C’est dans cette optique qu‘il attiré l‘attention du public sur la chance d’avoir comme intervenants autour d’une même table des jésuites biblistes, anthropologues, moralistes, psychologues, économistes, sociologues, théologiens , philosophes, politistes et historiens. Modératrice de la rencontre, la sœur Paule Valery Mendogo a présenté chacun des intervenant avant de lui donner la parole pour sa contribution. Premier intervenant, le père Martin Birba qui est philosophe, a travaillé pendant de nombreuses années au Cameroun. Auteur et coauteur de plusieurs ouvrages et originaire du Burkina Faso, le père Marti Birba a été l’étudiant du Pr Marcien Towa qui a marqué par des générations d’étudiants par ses échanges houleux avec d’autres philosophes africains.

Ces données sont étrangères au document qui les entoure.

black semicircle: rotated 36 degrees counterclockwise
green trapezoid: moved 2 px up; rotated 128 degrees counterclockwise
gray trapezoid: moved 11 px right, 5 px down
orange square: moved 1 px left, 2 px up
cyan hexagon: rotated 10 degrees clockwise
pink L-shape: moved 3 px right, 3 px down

Le père Martin Birba a choisi de parler de sa formation de philosophe et du rôle de la philosophie dans la cité. Citant aussi bien Marcien Towa que Paulin J. Hountondji et Fabien Eboussi Boulaga sur les débats autour d’une philosophie africaine et sur la critique de l’ethnophilosophie, le père Martin Birba retient du philosophe «celui qui regarde de manière critique, avec un bon sens ce qu’il ya de bon et moins bon la société. Celui qui peut lire froidement la société tout en s‘impliquant. Le philosophe doit être assez regardant pour reconnaitre ce qui est positif et ce qui est négatif. Etre pétri de la matière et pouvoir s’extraire de la matière», a-t-il ajouté. En précisant que «le philosophe ne décoche pas seulement des critiques, il doit mettre son intelligence au service de la cité pour réaliser le bonheur des citoyens». Pour le père Birba, la religion doit aider le pouvoir à jouer son rôle.

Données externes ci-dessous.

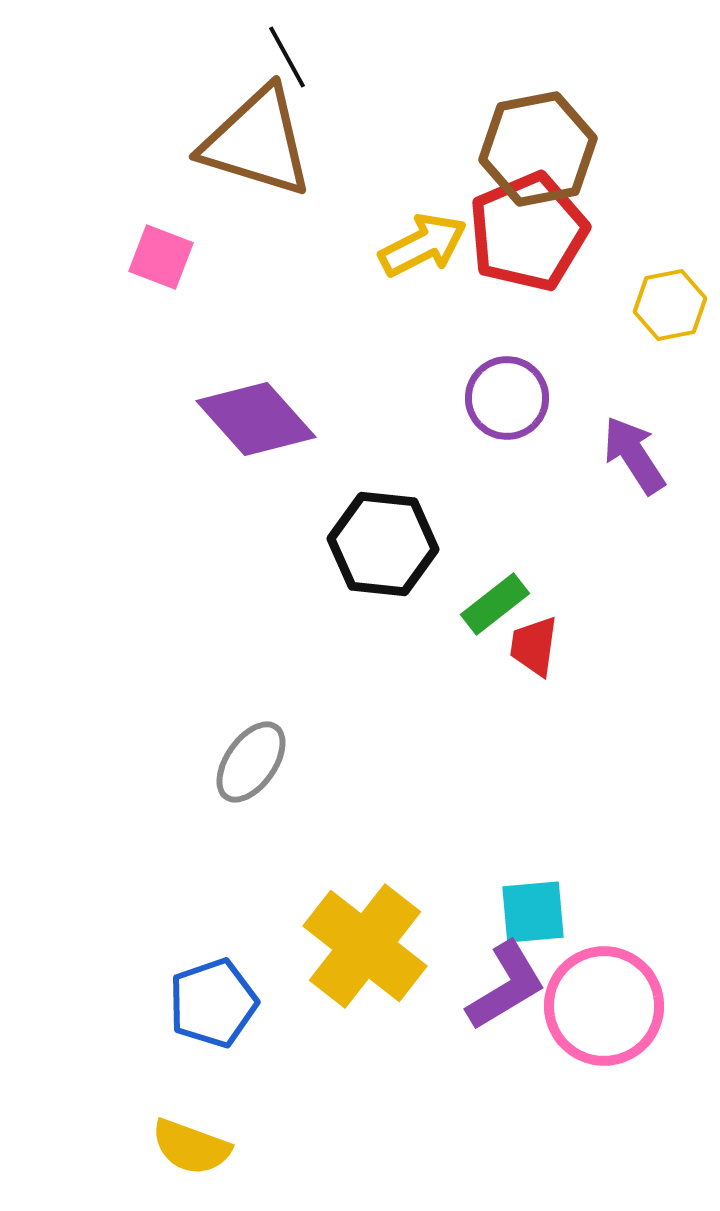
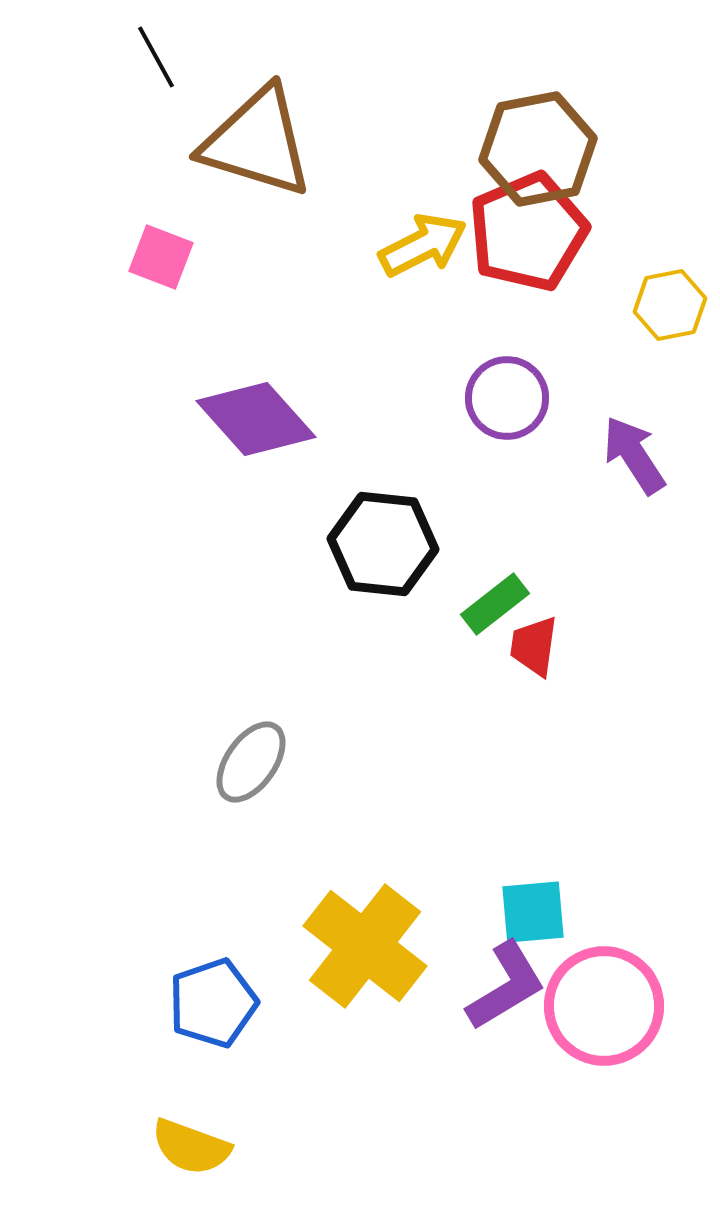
black line: moved 131 px left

Crise anglophone: les Jésuite prônent le dialogue

En ce qui concerne la Guerre dans les régions du Nord-ouest et du Sud-ouest, le Père Martin Birba souligne que «les autorités camerounaises doivent être regardant dans ce qui est vrai dans les revendications formulées par les séparatistes et ce qui ne l’est pas. Les Jésuites ont déjà pris une position sur la crise anglophone au Cameroun». Lors des questions et réponses sur ce sujet, le père Martin Birba a été formel: «Des confrères nous écrit à la conférence des provinciaux pour attirer notre attention pour qu’on parvienne à une solution. Ce problème nous tient à cœur. On ne peut que souhaiter le dialogue entre le gouvernement et les groupes séparatistes», dit-il.

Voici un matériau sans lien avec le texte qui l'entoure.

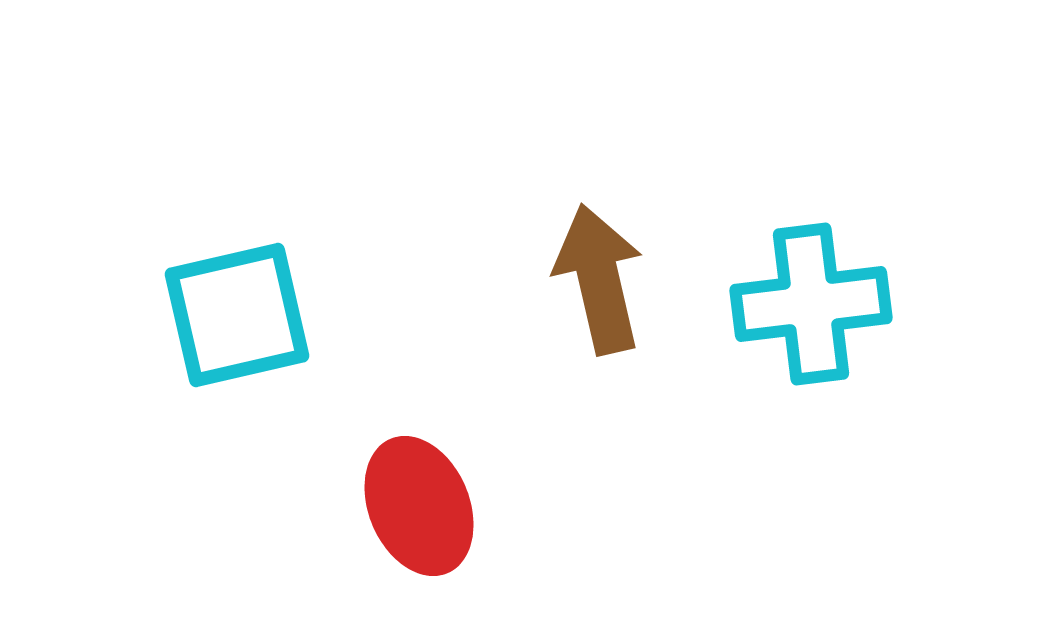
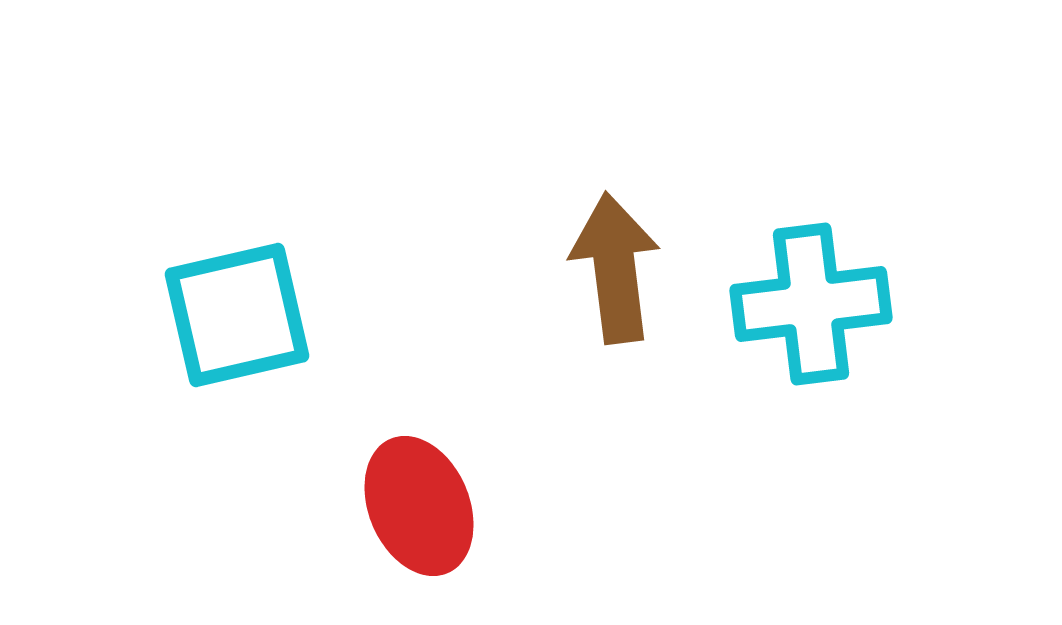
brown arrow: moved 16 px right, 11 px up; rotated 6 degrees clockwise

En concluant qu’« il faudrait que le gouvernement écoute et voit ce qu’il qui peut être fait. Une réaction des Jésuites demande de prier pour qu’il y ait une solution à pacifique à cette crise». En ce qui concerne la situation sécuritaire au Burkina Faso, le Père Martin Birba estime que «face à la menace jihadiste, le philosophe doit attirer l’attention du gouvernement et des jihadistes sur le fait qu’on peut se faire comprendre sans recourir à la violence ».